§ **EXERCISE GOAL**
Copy out each line of the data that includes the string "tincidunt".

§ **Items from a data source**
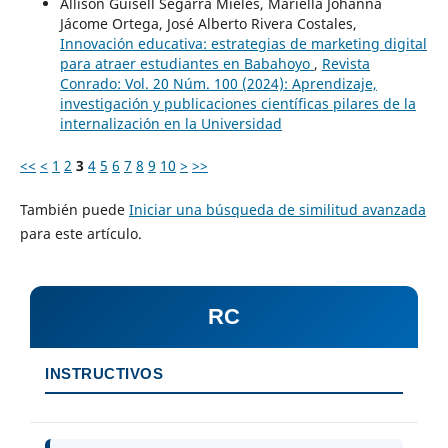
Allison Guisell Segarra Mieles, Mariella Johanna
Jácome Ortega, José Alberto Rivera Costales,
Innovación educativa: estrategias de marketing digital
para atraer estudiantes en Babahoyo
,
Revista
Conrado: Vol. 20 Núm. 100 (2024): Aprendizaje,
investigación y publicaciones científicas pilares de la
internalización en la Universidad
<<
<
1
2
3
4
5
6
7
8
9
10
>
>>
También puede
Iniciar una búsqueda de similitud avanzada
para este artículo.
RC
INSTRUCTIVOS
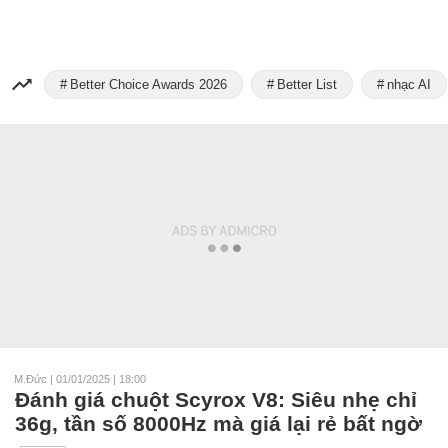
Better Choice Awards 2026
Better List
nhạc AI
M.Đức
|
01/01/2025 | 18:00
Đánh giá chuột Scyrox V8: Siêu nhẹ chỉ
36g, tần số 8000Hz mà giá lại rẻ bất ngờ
...
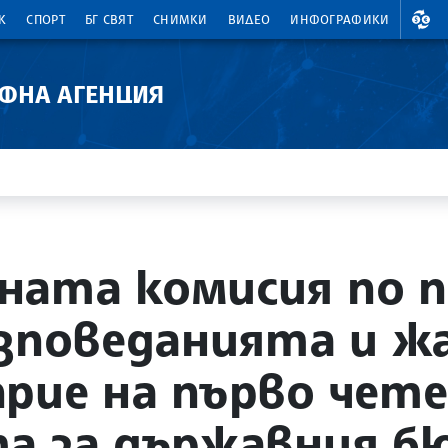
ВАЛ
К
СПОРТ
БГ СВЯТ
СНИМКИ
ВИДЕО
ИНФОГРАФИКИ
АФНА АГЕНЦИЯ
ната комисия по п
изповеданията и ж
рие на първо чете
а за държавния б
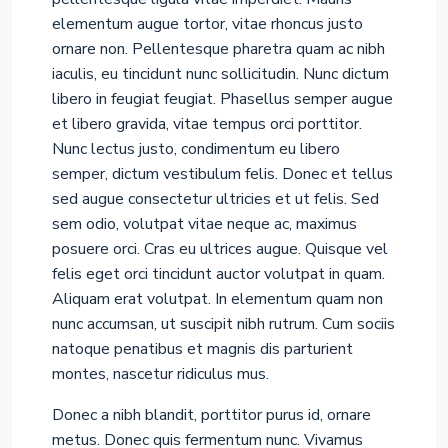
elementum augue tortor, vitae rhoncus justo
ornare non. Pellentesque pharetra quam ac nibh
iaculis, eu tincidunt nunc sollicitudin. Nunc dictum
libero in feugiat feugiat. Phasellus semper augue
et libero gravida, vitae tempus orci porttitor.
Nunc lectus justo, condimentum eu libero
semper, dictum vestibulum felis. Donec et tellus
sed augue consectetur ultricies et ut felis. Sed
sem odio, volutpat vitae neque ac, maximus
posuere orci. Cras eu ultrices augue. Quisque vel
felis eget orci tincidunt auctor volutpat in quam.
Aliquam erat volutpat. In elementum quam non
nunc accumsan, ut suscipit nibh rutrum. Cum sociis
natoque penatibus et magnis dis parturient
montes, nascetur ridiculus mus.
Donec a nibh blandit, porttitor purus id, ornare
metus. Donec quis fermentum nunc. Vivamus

§ **ANSWER TO THIS PROBLEM**
iaculis, eu tincidunt nunc sollicitudin. Nunc dictum
felis eget orci tincidunt auctor volutpat in quam.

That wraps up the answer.